Paleogeographic maps of the South America shows how the continent evolved from “cratonic” to “Andean”-dominated landscapes.
(A) At the beginning there were two major cratons forming the highlands (yellow) in the east. The rivers drained into the Atlantic by flowing towards west and then curve towards north.
(B) Once Andes started to rise significantly high alpine regions (red) began to overshadow the crotons by providing nutrients to the lowlands (green) of Sub-Andean river system and the Amazon river became a south-north flowing river similar to the Nile today. The main drainage of the Sub-Andean river system shifted toward the northwest as the range grew higher.
(C) The rising mountains reduced drainage and a mega wetlant the “Pebas system” formed. Pebas system extended towards the drainage began to overflow into east.

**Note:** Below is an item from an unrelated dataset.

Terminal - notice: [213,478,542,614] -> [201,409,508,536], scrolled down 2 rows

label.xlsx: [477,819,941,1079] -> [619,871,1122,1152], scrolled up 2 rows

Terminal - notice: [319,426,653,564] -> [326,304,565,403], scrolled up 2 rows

(D) As Andes continue to rise the entire Amazon basin becomes compressed into Acre system as a wide flowing river. South America migrated northward between 66 to 23 million years ago.

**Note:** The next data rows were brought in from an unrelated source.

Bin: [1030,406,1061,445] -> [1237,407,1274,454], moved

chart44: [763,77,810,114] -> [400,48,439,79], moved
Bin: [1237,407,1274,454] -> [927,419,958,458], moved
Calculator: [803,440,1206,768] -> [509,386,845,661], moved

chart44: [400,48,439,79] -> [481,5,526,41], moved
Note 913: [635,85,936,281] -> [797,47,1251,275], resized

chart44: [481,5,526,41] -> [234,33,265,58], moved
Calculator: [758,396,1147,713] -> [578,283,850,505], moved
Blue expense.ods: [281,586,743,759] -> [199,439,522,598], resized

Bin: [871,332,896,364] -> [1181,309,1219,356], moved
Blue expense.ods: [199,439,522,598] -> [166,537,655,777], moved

(E) The Isthmus of Panama emerges forming a land bridge. The Acre system disappeared by alluvial sediment eroded from the Andes and terra firme rainforests expanded. Panama Isthmus facilitated Great American Biotic Interchange.
(F) Last 2.5 million years to present.

Continuing with the “on the future of species” theme, the episode shows “in situ” effects of global warming in Peru. Peru has been the location where the first signs of the cycle become noticeable especially by the fishermen who suffer first from its consequences. El Niño / La nina cycles are the most powerful single climate fluctuation on the planet and yet despite its cyclical nature we don’t yet have a reliable way of predicting it before it happens. One thing we know very well is that it starts with easterly trade winds loosing strength and the warm surface waters of the Pacific ocean starts to pile from Australasia towards the Americas. As the world gets warmer there is a concern that El Niño conditions might be more frequent.

We know what happens when El Niño develops but we don’t know what triggers it. El Niño means trouble for many people globally inducing extreme droughts, floods, fires and massive agricultural losses including corn and rice farming. On the other hand, El Niño seems to shift the jetstream to the south in North America and prevent strengthening of hurricanes over the Atlantic. Climatologists are very keen to learn about the series of events on the onset of this most dramatic weather alteration that ripples across the whole planet.

Glaciers have been immune to the effects of El Niño / la nina cycles which provided drinking water constantly regardless of yearly changing weather conditions. Melting and calving glaciers are providing strong evidence for global warming and will contribute to rising sea levels which will make huge agricultural land useless due to salination.